Hij sjokte door de lange, hoge hal naar de liften. Om hem heen liepen mensen uit alle landen van de wereld. Alle rassen en kleuren door elkaar heen. Op weg met bloemen of een ballon naar een ziek familielid, of opgelucht na een onderzoek en weer op de terugweg naar huis. Een oude vrouw in ochtendjas duwde een stang op wieltjes voort waaraan een zak hing met een heldere vloeistof, die met een slangetje aan haar lichaam verbonden was. Een onaangestoken sigaret bungelde lusteloos in haar mondhoek. Op straat zou ze erom worden nagekeken, maar binnen de vier muren van het ziekenhuis viel het niemand op. Het ziekenhuis was een wereld op zich, een soort werkplaats waar mensen in witte kledij hun best deden om de foutjes in Gods schepping te herstellen.
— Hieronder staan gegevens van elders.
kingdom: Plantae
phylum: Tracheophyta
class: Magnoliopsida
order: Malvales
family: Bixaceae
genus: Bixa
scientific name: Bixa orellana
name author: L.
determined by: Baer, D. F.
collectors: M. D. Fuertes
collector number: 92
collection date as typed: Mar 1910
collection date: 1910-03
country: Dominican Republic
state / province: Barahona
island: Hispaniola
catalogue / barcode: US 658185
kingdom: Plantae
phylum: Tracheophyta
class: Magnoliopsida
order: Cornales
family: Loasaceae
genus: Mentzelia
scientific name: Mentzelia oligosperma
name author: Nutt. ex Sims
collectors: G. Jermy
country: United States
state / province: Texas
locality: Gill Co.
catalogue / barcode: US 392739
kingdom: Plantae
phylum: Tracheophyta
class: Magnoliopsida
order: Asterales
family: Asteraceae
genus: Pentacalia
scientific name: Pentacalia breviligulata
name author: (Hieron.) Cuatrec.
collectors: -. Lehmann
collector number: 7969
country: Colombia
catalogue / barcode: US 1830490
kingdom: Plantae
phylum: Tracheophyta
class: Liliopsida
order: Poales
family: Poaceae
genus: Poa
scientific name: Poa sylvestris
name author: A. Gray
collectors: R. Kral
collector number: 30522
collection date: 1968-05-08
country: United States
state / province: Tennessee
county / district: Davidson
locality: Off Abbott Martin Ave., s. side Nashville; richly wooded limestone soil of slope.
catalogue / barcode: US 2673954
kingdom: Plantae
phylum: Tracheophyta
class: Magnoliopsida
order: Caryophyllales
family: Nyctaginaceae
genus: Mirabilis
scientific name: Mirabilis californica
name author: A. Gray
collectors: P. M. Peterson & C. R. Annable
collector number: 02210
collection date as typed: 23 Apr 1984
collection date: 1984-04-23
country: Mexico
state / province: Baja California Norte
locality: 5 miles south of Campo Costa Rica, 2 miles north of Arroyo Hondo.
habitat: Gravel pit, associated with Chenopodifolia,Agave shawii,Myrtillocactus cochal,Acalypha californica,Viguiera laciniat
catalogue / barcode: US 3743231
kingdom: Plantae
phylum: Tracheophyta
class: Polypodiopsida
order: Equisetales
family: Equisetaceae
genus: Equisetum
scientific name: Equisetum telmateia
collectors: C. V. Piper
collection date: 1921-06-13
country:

De Cock kwam er niet graag.

Op de afdeling chirurgie zocht De Cock wederom de receptie op. De receptiemedewerkster zat aan de telefoon en gebaarde hem dat ze even het telefoontje af moest maken. Voor zover De Cock het gesprek kon volgen, probeerde de medewerkster een afspraak met de beller te maken, maar die had blijkbaar een nogal drukke agenda. Na een paar vruchteloze pogingen om tot een geschikte datum te komen, had de vrouw achter de receptie er ineens genoeg van.

‘Als u geen tijd heeft voor het onderzoek, dan wacht u toch gewoon tot het te laat is.’

De Cock schoot in de lach, maar draaide zich weg, omdat hij het niet gepast vond dat hij stond mee te luisteren. Maar de uitval van de vrouw had resultaat opgeleverd.

‘Maandag 10 uur 30. Staat genoteerd. Goedemorgen.’ Ze brak het gesprek af en keek met twee vermoeide ogen op naar De Cock. ‘En u?’

De Cock toonde zijn pasje. ‘De Cock, met ceeooceekaa. Ik ben op zoek naar de heer Keesing.’

De vrouw keek op een computerscherm. ‘Kamer 14. Hier meteen rechtsaf, tweede deur van de hoek.’